**What is expected**
Collect all lines containing the word "porch" from the data.

**Data extract**
* * * * * * *

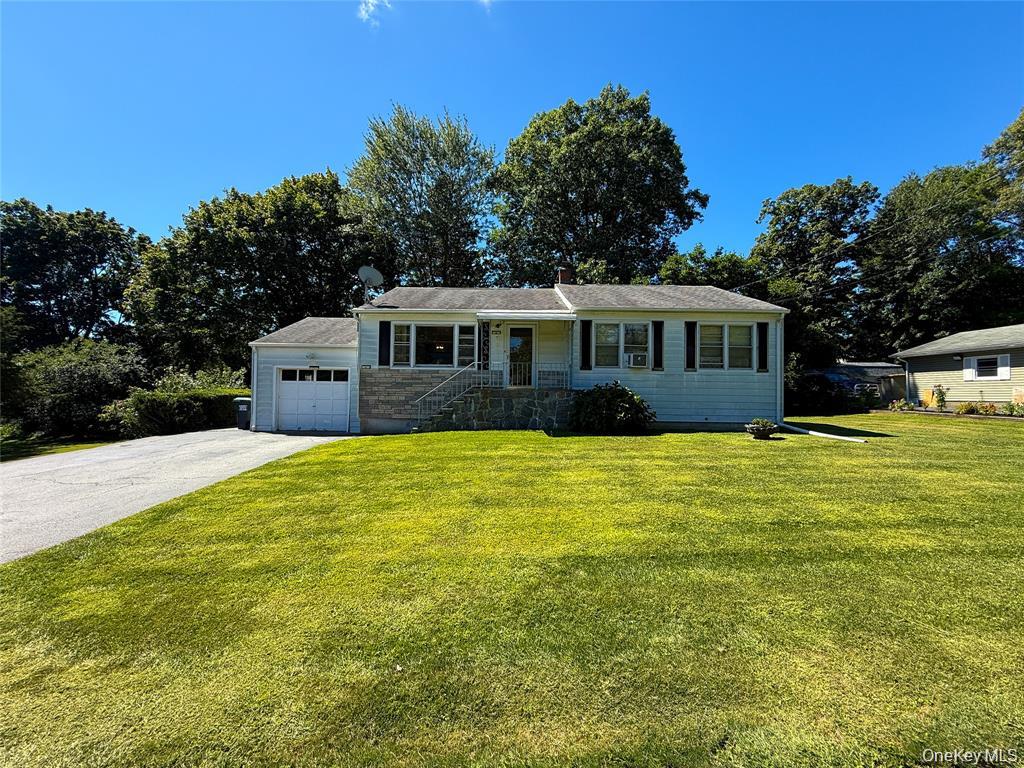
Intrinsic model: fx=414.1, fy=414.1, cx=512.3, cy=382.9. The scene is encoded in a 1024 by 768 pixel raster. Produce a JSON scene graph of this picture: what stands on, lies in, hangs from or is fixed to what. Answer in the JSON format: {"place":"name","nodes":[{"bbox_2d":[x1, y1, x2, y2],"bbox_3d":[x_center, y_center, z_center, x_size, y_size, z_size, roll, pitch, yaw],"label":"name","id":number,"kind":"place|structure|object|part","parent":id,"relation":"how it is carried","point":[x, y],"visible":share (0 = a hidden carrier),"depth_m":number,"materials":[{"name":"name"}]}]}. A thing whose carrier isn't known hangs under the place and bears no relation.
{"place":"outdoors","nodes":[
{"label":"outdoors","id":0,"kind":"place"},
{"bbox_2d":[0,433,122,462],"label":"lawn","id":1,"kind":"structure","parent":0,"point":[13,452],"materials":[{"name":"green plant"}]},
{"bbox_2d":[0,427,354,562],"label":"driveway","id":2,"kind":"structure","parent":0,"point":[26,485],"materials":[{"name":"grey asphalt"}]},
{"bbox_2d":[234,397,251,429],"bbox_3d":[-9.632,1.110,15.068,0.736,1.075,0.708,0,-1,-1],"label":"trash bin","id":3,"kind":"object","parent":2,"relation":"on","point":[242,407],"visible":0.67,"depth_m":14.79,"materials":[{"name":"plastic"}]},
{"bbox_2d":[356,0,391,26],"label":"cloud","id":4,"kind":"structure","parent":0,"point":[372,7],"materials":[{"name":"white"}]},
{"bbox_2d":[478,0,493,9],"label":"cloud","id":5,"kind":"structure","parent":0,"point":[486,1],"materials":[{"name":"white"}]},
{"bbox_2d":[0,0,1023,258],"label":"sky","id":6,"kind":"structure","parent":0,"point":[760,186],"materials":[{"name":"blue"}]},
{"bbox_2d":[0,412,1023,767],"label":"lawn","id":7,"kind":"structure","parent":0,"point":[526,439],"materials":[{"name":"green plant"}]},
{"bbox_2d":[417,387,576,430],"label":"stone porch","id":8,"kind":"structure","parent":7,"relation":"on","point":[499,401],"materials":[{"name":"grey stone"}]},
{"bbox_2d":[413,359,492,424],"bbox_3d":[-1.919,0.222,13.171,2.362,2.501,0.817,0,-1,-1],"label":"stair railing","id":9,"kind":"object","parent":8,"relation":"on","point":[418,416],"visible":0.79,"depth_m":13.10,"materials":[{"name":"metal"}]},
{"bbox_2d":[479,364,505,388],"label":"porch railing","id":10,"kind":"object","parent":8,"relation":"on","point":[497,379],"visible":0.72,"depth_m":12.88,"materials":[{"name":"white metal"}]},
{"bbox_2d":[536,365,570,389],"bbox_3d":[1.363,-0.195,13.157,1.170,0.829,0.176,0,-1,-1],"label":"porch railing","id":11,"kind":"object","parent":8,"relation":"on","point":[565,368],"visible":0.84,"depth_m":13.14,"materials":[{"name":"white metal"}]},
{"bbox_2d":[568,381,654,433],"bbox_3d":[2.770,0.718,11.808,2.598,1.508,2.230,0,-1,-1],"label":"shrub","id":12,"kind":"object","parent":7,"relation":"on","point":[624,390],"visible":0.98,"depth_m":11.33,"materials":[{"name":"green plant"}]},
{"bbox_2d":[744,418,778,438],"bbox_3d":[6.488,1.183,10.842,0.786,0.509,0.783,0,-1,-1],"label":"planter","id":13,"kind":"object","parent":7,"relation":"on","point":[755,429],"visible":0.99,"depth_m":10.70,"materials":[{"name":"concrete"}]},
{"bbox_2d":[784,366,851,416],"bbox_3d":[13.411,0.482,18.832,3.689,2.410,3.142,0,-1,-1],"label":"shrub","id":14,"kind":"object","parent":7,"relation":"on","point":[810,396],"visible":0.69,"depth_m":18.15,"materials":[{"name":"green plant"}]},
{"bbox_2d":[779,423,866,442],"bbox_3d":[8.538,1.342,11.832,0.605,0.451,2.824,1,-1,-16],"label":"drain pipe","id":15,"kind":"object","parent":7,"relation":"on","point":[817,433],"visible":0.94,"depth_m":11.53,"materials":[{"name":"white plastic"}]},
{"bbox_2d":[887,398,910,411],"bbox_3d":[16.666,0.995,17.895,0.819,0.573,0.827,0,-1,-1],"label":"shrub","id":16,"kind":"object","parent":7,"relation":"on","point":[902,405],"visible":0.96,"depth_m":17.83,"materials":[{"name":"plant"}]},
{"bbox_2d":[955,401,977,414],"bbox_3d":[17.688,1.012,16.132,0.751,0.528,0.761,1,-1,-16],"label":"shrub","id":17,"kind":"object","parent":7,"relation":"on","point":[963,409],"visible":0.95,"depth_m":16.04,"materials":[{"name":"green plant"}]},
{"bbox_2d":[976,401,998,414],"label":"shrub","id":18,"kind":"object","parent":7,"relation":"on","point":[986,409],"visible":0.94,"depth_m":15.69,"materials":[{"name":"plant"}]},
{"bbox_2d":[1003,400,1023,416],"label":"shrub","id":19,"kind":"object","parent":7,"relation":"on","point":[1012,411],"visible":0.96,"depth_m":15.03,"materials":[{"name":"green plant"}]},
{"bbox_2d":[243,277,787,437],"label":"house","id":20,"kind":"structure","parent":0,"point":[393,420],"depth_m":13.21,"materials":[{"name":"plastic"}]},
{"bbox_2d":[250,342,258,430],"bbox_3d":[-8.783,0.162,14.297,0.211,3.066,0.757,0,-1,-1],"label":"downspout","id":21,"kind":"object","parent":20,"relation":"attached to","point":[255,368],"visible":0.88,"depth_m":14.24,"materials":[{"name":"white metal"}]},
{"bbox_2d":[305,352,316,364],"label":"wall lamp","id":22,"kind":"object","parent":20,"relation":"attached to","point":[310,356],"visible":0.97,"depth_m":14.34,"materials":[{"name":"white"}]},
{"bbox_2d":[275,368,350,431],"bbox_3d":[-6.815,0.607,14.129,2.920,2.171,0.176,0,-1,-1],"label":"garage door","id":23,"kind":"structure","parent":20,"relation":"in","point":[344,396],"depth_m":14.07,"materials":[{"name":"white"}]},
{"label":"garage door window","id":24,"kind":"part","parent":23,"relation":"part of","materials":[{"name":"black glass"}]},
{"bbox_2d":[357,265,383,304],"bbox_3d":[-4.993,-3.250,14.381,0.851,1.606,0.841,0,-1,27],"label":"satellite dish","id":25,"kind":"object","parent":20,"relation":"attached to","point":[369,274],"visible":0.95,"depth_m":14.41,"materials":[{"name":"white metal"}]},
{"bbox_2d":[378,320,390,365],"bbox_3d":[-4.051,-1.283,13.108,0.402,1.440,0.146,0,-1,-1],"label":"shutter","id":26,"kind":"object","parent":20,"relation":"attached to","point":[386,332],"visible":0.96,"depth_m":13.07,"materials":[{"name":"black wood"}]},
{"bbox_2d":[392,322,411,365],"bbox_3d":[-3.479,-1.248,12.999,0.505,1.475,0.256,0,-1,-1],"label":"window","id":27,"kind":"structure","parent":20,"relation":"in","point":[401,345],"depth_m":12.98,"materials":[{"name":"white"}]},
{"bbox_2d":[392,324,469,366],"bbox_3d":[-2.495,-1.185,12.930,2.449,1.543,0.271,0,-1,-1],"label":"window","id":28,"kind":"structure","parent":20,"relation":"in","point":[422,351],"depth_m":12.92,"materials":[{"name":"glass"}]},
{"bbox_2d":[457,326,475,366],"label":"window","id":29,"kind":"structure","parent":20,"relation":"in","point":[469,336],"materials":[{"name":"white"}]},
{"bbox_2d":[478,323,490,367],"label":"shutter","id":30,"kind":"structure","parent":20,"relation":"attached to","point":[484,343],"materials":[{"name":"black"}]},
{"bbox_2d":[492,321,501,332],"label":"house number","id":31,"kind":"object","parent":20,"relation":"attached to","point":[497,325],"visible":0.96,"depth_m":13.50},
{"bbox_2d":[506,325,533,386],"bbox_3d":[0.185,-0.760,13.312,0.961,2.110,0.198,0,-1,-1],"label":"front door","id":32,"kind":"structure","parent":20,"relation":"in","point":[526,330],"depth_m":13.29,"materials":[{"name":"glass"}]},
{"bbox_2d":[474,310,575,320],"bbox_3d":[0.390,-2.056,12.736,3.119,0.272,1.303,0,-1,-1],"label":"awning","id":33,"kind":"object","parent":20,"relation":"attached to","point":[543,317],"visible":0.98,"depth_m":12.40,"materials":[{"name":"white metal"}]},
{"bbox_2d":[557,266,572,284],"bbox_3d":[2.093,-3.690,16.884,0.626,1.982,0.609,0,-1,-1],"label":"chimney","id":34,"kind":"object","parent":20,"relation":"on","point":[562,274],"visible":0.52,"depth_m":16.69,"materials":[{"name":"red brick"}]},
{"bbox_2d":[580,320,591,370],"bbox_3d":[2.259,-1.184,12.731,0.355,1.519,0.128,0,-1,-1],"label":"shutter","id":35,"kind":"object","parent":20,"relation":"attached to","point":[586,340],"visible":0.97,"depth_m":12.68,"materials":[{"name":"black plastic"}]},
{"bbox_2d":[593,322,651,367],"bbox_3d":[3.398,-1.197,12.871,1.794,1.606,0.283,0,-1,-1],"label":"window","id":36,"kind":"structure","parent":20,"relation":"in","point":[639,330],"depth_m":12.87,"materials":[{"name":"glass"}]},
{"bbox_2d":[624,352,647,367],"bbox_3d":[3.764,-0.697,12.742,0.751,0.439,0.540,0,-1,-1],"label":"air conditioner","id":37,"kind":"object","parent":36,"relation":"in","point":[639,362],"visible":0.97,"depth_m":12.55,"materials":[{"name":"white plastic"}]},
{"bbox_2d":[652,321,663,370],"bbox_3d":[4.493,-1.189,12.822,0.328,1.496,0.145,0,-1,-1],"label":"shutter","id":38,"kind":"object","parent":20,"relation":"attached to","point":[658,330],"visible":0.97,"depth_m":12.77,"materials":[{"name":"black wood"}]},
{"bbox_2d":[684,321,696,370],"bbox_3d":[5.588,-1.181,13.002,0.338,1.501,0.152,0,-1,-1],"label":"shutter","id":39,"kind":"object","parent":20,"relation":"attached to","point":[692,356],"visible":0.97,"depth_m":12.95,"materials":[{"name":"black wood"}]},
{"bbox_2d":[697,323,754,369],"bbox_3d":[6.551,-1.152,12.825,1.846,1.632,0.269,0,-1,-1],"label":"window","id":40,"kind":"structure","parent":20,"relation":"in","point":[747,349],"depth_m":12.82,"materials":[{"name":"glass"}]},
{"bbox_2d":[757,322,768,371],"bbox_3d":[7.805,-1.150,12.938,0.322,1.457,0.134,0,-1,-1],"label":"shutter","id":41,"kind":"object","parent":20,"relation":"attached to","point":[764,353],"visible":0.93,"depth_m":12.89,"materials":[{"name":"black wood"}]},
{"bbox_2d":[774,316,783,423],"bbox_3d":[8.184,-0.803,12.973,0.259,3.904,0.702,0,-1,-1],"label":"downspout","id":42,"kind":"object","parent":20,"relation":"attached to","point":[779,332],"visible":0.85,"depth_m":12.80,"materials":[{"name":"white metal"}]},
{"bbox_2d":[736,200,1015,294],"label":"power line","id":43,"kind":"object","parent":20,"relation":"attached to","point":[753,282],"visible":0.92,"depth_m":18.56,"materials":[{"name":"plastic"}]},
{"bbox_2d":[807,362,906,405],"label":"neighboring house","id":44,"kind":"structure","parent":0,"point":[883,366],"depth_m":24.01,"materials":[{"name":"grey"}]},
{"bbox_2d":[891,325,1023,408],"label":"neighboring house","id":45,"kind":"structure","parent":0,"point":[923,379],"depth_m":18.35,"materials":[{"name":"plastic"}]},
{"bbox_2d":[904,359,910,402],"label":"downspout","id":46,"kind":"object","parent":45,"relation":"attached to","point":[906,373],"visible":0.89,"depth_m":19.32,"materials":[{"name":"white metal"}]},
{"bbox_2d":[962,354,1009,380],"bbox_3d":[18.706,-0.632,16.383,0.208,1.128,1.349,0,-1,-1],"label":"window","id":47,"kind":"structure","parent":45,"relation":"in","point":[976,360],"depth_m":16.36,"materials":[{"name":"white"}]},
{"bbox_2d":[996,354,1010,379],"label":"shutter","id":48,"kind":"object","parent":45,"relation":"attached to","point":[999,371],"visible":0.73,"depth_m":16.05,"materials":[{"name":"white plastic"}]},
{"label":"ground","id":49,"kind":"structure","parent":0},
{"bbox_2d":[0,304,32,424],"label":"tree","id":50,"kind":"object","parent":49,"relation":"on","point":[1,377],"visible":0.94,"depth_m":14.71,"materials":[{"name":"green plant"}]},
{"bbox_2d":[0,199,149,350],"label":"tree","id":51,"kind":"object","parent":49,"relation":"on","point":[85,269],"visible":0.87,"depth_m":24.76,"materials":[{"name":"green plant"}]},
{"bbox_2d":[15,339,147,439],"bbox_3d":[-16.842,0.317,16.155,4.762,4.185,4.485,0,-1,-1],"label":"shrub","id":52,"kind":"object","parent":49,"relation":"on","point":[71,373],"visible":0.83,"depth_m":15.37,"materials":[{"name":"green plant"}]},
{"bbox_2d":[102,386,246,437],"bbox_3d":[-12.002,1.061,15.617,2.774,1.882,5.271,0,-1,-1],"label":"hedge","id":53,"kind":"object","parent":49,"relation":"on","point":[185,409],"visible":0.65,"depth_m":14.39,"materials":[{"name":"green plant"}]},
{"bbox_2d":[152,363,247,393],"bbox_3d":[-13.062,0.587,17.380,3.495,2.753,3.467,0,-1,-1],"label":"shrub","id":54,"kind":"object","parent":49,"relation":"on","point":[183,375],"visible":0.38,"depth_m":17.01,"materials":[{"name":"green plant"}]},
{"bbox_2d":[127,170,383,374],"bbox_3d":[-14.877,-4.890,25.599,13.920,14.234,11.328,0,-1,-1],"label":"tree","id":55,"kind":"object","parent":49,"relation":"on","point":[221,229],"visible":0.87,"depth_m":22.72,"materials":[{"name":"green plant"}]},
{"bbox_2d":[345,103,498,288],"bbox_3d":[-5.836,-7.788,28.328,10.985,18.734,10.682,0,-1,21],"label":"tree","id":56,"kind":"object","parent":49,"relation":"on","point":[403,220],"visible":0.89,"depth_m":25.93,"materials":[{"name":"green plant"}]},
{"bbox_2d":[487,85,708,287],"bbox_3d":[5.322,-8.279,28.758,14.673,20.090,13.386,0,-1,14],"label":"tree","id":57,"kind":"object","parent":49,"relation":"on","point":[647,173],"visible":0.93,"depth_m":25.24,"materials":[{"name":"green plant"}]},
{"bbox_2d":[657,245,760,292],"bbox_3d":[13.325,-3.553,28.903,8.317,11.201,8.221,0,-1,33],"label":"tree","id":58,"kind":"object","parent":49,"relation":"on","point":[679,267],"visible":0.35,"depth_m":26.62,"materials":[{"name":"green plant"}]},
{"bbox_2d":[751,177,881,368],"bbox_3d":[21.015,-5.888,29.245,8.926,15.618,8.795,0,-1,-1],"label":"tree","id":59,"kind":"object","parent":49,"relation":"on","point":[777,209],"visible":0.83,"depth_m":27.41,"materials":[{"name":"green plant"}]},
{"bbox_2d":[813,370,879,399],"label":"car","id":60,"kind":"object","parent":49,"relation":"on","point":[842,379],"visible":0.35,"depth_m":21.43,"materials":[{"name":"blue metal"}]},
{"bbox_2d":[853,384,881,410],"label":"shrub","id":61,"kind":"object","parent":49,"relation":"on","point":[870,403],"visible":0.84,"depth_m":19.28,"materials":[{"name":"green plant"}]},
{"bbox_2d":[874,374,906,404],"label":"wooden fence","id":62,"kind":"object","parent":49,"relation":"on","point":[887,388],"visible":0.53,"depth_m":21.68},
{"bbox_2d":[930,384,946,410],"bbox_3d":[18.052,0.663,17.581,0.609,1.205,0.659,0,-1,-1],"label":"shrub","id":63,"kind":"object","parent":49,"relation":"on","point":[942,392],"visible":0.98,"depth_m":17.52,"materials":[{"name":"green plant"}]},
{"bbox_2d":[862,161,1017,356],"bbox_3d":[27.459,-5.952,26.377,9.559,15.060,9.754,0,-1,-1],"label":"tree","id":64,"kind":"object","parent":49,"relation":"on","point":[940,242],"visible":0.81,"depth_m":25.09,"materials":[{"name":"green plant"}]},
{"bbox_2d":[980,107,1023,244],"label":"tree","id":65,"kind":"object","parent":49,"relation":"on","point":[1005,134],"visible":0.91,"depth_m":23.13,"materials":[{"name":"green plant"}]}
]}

* * * * * * *

**Response**
{"bbox_2d":[417,387,576,430],"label":"stone porch","id":8,"kind":"structure","parent":7,"relation":"on","point":[499,401],"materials":[{"name":"grey stone"}]},
{"bbox_2d":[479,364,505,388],"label":"porch railing","id":10,"kind":"object","parent":8,"relation":"on","point":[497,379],"visible":0.72,"depth_m":12.88,"materials":[{"name":"white metal"}]},
{"bbox_2d":[536,365,570,389],"bbox_3d":[1.363,-0.195,13.157,1.170,0.829,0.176,0,-1,-1],"label":"porch railing","id":11,"kind":"object","parent":8,"relation":"on","point":[565,368],"visible":0.84,"depth_m":13.14,"materials":[{"name":"white metal"}]},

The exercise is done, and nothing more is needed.